Weapons Deter War, Prosperity Preserves Peace
Yoon said that although resolve and weaponry can deter war, only prosperity can sustain peace.
“Freedom brings peace, and peace in turn safeguards freedom,” he said.
He also said that South Korea has been a vivid example of that in the 70 years since it was invaded by North Korea with assistance from the Soviet Union and, eventually, intervention by China.
It was the United States that led the world in “this decisive moment” of history 70 years ago, Yoon said, and it’s the example set by the United States that inspires South Korea as its booming economy and growing international trade give it increasing efficacy on global affairs.
“Imperial nations found colonies. America righteously stands to defend freedom, a new world order based on free trade, that brought peace and prosperity throughout the world,” Yoon said.
“The United States did not look the other way. Korea will never forget the great American heroes who fought with us to defend freedom.”
And so it is in opposing Russia’s invasion of Ukraine, Yoon said. “North Korea invaded us,” he continued. “Democracies came running to help us. The rest is history.”
“Freedom and democracy [are] under threat” by Vladimir Putin’s “attempt to unilaterally change the status quo with force,” he said. “Korea strongly condemns the unprovoked armed attack against Ukraine. Korea will actively work to safeguard the security of the people of Ukraine and support their efforts in reconstruction.”
That alliance is “now stronger, more prosperous with many more connections than ever before, the lynchpin safeguarding our peace and prosperity,” Yoon said, noting that South Korea was once a recipient of U.S. foreign aid but is now “the only nation in modern history to become a donor” in foreign aid.

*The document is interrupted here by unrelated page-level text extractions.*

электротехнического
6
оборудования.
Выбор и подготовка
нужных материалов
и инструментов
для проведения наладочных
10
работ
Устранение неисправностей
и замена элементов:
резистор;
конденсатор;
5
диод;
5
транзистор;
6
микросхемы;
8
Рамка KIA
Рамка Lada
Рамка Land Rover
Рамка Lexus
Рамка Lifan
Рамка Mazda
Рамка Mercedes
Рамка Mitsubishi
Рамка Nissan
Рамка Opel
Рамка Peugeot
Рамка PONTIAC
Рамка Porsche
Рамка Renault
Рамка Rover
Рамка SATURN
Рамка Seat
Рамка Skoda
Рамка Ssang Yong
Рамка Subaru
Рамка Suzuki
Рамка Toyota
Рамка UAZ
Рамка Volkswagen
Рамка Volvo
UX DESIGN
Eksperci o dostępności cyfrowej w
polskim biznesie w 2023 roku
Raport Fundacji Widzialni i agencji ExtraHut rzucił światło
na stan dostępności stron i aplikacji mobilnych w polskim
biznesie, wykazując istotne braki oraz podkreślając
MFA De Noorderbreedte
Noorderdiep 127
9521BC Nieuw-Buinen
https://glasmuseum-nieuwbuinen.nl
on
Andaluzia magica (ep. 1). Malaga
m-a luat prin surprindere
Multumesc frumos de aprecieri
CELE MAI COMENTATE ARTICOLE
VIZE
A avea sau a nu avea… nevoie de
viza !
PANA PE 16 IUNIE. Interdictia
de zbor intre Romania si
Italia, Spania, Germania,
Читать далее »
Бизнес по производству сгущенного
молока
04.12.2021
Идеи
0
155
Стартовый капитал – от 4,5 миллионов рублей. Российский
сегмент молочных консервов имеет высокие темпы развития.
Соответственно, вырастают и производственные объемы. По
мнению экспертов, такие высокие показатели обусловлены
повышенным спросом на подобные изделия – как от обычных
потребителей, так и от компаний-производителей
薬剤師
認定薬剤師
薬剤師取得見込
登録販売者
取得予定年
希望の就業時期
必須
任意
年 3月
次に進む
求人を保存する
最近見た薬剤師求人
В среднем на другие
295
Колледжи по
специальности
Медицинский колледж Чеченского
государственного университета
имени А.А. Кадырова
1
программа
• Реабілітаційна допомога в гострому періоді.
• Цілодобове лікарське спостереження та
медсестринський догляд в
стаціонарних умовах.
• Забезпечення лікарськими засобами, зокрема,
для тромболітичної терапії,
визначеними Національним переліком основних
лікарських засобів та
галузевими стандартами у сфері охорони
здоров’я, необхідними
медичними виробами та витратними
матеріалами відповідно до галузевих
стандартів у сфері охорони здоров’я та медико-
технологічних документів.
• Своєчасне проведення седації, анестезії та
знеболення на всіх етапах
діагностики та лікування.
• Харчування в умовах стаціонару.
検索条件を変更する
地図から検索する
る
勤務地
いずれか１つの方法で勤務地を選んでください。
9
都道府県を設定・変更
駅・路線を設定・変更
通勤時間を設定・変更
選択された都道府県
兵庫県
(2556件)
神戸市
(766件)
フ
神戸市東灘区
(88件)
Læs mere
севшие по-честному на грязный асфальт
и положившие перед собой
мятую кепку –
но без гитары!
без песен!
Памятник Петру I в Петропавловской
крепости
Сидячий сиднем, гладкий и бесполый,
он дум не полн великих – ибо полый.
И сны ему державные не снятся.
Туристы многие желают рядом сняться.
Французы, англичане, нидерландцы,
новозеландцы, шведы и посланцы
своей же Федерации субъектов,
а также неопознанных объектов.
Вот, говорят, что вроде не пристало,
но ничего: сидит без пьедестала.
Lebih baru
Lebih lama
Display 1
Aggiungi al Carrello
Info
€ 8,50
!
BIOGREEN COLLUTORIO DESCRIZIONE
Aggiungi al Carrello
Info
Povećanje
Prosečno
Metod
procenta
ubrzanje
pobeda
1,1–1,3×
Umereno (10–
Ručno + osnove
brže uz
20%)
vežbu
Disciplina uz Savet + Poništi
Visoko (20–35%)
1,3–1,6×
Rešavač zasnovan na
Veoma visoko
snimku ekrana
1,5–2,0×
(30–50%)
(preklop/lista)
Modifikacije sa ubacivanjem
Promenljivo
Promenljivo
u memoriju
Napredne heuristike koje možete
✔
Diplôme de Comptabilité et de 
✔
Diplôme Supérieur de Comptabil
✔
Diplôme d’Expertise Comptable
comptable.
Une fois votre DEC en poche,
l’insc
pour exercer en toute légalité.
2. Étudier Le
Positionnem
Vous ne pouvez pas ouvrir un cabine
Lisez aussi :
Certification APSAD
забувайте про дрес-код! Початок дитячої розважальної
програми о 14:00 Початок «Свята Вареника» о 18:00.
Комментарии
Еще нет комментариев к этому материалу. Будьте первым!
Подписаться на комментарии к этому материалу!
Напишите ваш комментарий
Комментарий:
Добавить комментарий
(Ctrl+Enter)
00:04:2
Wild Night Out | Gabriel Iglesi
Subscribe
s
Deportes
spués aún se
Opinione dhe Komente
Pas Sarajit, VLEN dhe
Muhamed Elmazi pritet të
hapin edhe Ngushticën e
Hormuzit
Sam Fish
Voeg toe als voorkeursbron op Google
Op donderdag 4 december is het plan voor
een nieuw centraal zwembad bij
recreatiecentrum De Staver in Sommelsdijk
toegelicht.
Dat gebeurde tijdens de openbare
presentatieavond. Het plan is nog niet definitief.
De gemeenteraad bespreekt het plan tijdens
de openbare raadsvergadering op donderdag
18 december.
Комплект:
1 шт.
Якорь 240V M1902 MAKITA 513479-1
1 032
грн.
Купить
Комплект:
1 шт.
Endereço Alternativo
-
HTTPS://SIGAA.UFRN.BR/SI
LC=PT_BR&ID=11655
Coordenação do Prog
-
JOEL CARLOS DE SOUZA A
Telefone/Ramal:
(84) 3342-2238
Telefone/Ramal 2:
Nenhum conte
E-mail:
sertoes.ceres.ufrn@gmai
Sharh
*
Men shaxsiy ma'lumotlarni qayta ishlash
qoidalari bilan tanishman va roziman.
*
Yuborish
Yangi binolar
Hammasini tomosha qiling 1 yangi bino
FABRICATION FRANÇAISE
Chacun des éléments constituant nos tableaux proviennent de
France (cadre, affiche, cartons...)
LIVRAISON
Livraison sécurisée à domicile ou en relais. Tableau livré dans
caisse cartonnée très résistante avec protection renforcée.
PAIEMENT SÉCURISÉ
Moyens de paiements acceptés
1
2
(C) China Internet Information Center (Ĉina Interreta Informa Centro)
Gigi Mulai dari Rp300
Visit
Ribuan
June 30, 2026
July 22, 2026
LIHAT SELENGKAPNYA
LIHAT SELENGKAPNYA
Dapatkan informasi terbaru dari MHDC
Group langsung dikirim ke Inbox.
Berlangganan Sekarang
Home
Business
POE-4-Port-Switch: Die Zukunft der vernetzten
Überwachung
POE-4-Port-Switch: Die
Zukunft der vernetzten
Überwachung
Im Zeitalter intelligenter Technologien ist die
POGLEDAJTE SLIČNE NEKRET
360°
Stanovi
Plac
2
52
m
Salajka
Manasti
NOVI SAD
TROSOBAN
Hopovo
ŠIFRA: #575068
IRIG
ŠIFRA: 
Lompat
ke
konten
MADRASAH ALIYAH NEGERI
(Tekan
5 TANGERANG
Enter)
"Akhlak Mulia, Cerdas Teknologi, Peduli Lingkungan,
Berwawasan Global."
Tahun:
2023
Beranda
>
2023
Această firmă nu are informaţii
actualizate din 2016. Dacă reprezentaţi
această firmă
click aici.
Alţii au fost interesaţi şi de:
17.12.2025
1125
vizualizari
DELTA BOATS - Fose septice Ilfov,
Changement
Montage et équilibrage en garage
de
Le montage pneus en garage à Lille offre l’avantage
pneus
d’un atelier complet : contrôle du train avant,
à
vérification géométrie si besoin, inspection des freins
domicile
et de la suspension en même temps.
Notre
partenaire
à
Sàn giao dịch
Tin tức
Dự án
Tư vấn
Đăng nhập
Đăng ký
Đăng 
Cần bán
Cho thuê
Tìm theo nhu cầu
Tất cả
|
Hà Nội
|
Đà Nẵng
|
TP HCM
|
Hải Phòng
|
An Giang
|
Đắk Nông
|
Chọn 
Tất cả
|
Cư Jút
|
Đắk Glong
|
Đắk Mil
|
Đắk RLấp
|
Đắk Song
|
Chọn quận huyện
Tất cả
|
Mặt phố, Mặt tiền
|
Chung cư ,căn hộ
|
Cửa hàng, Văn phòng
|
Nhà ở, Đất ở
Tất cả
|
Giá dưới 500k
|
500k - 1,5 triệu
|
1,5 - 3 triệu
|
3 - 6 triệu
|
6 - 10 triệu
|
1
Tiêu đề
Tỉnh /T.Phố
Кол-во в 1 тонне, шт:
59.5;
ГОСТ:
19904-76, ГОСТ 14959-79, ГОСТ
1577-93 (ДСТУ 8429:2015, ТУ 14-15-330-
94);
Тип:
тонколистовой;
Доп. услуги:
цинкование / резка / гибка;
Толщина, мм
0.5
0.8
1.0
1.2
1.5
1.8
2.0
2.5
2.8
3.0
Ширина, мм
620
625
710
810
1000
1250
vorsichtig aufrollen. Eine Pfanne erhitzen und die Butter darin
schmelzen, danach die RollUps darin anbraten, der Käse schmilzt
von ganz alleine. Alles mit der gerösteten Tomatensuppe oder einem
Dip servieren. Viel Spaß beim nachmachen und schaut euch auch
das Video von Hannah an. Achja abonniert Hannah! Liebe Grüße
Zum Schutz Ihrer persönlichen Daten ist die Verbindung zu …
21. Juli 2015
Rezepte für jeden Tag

“That is testimony to the success of our alliance,” he said. “It has evolved from one of unilateral assurance to a partnership that is mutually beneficial.”
Yoon paraphrased Kennedy’s “Ask not what your country can do for you,” calling on “citizens of the world” to “ask what, together, we can do for the freedoms of humanity.” He said, “Korea will stand in solidarity with the international community. We will do what we can for the freedoms of humanity.”
He said the alliance between South Korea and the United States isn’t just a pact between two nations but one of global reach.
“Our alliance is an alliance of universal values,” Yoon said. “Freedom, human rights, [and] democracy are the very foundation of our bond. Our alliance is for justice. Our alliance is for peace. Our alliance is for prosperity. Together, our alliance will continue to move toward the future. We will build the world of tomorrow that offers endless opportunities for our future generations.”